Passage shown:
=== Begin Enclosure ===

Hank Lake is still covered in ice but pairs of Canadian geese are scoping out the real estate, leading to lengthy waddling chases, comical to watch and accompanied by a din of honking. Even bystander geese feel the need to join in, lifting their wings and commenting, and the resulting ruckus is clearly audible in the house. The dogs offer to put a quick end to the goose house hunting, too.
The woods still have snow cover but around every tree trunk is a small oasis of bare ground. Voles run frenetically between these patches of brown, on some sort of urgent mission of their own. And the woods are alive with birdcalls, absent since last fall, as migrants return. The Goldfinches are rapidly turning from dull olive to their trademark bright yellow as we watch.
At least one of our resident Ruffled Grouse has survived and is frequenting the area of the drumming log, although I haven't heard drumming yet. And the deer are moving, with the weather break just in time for some of them heavily stressed by winter. I see their tracks, while marveling at their amazing ability to remain unseen.
Popple trees have tiny buds and there are pussy willows in the ditches full of snowmelt. Food is more easily accessible, and the business of reproduction can begin for all our local plants and animals.

=== End Enclosure ===

Written task 1: Please lay out the listing, from its first line through the line containing "contaminantes en el", as a JSON list of strings, one string per line, with blank lines left out.

Source information:
=== Begin Enclosure ===

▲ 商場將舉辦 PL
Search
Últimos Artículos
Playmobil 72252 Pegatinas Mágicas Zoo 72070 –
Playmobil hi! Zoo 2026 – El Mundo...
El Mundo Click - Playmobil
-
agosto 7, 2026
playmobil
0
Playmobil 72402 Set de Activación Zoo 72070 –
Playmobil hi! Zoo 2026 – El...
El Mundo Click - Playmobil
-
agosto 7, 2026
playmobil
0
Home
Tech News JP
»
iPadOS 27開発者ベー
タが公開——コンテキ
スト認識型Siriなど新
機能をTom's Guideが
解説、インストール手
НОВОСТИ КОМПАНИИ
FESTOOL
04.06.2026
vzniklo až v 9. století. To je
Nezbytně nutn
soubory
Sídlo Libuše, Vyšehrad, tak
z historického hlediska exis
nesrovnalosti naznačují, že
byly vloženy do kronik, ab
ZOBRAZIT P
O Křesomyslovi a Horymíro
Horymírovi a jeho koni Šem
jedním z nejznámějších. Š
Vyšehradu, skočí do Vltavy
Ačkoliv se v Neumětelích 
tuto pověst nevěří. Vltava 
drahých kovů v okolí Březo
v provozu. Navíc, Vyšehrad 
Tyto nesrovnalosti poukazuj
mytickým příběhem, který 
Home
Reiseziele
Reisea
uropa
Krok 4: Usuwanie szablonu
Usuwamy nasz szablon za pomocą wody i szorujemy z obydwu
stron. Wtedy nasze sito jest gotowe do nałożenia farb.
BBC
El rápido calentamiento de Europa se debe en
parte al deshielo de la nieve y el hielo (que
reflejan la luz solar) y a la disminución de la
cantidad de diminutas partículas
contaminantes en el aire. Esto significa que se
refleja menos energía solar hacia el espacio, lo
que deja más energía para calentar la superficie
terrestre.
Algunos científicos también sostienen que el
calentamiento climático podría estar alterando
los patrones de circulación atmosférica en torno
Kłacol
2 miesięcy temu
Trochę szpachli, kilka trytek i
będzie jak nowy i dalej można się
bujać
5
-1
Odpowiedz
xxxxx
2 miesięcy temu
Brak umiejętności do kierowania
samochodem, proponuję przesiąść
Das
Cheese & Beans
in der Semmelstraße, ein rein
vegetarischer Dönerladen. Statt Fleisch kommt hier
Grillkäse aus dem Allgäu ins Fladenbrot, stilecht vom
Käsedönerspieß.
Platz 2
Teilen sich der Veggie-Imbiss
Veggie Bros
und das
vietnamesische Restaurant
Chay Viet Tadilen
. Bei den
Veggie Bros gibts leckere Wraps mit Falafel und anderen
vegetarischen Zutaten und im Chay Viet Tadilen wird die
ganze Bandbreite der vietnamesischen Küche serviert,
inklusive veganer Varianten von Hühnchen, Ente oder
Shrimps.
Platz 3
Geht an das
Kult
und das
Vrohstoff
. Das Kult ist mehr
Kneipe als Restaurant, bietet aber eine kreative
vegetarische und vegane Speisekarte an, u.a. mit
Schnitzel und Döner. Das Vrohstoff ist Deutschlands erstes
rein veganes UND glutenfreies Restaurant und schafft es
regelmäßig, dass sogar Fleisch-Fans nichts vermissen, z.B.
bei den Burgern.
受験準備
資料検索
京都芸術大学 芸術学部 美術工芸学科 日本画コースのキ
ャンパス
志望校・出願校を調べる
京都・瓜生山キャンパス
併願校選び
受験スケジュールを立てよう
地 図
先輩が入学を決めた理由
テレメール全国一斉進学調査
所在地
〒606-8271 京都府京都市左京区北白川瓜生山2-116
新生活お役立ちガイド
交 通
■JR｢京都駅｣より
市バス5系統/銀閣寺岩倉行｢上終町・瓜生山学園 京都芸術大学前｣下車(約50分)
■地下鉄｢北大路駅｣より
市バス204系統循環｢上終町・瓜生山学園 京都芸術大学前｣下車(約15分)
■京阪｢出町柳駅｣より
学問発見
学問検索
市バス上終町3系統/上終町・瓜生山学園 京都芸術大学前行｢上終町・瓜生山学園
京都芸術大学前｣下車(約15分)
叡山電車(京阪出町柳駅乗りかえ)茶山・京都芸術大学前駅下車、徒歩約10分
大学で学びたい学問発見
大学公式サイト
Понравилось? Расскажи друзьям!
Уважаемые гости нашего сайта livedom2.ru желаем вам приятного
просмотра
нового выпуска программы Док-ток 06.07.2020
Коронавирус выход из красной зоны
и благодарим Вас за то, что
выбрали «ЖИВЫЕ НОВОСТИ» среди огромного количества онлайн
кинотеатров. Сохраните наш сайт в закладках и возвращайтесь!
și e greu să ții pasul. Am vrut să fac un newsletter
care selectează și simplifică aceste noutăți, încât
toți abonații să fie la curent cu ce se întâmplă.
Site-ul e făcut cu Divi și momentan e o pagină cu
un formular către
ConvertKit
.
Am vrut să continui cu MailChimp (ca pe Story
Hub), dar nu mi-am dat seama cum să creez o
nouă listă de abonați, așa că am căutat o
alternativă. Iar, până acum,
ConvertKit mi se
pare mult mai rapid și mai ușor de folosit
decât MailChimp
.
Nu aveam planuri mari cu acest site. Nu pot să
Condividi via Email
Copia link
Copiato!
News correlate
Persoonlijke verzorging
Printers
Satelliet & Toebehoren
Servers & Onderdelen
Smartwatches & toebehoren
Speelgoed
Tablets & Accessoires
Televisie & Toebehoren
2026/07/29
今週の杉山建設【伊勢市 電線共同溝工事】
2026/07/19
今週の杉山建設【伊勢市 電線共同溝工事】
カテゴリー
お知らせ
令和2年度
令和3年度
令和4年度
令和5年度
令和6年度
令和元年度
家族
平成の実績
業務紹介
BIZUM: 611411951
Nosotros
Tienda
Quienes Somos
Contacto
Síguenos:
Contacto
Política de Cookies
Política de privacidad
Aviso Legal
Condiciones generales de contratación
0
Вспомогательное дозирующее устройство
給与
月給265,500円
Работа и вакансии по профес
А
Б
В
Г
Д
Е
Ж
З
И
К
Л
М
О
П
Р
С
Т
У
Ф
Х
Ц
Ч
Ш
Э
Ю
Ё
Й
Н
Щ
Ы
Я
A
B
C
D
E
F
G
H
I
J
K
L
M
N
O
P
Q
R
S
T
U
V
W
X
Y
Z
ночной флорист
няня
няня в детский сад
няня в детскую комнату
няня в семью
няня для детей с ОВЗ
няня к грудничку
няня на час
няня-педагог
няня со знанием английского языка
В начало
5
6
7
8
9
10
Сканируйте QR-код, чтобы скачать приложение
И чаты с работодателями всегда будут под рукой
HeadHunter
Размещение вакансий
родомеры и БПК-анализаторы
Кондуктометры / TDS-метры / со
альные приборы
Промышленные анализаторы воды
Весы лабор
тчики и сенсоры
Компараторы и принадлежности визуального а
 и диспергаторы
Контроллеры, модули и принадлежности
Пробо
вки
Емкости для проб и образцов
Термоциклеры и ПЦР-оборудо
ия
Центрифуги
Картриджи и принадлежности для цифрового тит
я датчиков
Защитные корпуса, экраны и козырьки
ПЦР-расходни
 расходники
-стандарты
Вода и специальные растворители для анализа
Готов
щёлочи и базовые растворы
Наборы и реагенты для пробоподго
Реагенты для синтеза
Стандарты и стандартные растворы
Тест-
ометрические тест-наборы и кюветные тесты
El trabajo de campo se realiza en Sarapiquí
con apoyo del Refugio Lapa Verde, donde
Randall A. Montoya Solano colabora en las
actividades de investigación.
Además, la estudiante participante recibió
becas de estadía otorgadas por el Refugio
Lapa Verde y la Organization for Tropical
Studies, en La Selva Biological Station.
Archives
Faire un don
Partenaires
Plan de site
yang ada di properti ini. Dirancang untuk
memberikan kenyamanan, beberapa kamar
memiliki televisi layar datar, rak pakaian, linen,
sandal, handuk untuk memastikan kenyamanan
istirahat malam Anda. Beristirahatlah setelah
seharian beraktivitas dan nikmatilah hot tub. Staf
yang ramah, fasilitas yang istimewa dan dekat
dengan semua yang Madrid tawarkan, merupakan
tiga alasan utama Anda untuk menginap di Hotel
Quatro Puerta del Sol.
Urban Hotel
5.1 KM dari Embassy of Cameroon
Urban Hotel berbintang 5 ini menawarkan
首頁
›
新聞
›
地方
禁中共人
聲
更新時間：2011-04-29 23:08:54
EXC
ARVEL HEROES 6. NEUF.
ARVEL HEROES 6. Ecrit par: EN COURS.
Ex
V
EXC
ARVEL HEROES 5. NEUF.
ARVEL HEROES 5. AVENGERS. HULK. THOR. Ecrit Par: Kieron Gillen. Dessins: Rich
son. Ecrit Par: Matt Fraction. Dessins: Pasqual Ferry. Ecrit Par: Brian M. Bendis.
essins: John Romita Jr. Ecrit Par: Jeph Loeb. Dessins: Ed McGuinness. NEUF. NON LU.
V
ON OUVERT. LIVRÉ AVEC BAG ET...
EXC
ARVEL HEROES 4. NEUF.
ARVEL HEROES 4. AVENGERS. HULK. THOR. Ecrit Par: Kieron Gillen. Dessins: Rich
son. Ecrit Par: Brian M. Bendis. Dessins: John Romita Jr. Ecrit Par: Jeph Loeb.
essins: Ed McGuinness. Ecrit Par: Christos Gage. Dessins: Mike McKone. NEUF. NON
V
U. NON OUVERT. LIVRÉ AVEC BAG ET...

=== End Enclosure ===

Written task 2: Summarize the passage shown in two sentences.

Response box 1:
[
  "▲ 商場將舉辦 PL",
  "Search",
  "Últimos Artículos",
  "Playmobil 72252 Pegatinas Mágicas Zoo 72070 –",
  "Playmobil hi! Zoo 2026 – El Mundo...",
  "El Mundo Click - Playmobil",
  "-",
  "agosto 7, 2026",
  "playmobil",
  "0",
  "Playmobil 72402 Set de Activación Zoo 72070 –",
  "Playmobil hi! Zoo 2026 – El...",
  "El Mundo Click - Playmobil",
  "-",
  "agosto 7, 2026",
  "playmobil",
  "0",
  "Home",
  "Tech News JP",
  "»",
  "iPadOS 27開発者ベー",
  "タが公開——コンテキ",
  "スト認識型Siriなど新",
  "機能をTom's Guideが",
  "解説、インストール手",
  "НОВОСТИ КОМПАНИИ",
  "FESTOOL",
  "04.06.2026",
  "vzniklo až v 9. století. To je",
  "Nezbytně nutn",
  "soubory",
  "Sídlo Libuše, Vyšehrad, tak",
  "z historického hlediska exis",
  "nesrovnalosti naznačují, že",
  "byly vloženy do kronik, ab",
  "ZOBRAZIT P",
  "O Křesomyslovi a Horymíro",
  "Horymírovi a jeho koni Šem",
  "jedním z nejznámějších. Š",
  "Vyšehradu, skočí do Vltavy",
  "Ačkoliv se v Neumětelích ",
  "tuto pověst nevěří. Vltava ",
  "drahých kovů v okolí Březo",
  "v provozu. Navíc, Vyšehrad ",
  "Tyto nesrovnalosti poukazuj",
  "mytickým příběhem, který ",
  "Home",
  "Reiseziele",
  "Reisea",
  "uropa",
  "Krok 4: Usuwanie szablonu",
  "Usuwamy nasz szablon za pomocą wody i szorujemy z obydwu",
  "stron. Wtedy nasze sito jest gotowe do nałożenia farb.",
  "BBC",
  "El rápido calentamiento de Europa se debe en",
  "parte al deshielo de la nieve y el hielo (que",
  "reflejan la luz solar) y a la disminución de la",
  "cantidad de diminutas partículas",
  "contaminantes en el aire. Esto significa que se"
]

Response box 2: While ice and snow still cover Hank Lake and the woods, pairs of Canadian geese stage noisy chases as they scope out the area, voles dash between bare patches around tree trunks, migrant birds return, and Goldfinches turn bright yellow. A Ruffled Grouse frequents the drumming log, deer are moving as the weather breaks, and with popple buds and pussy willows appearing, food is easier to reach and local plants and animals can begin reproducing.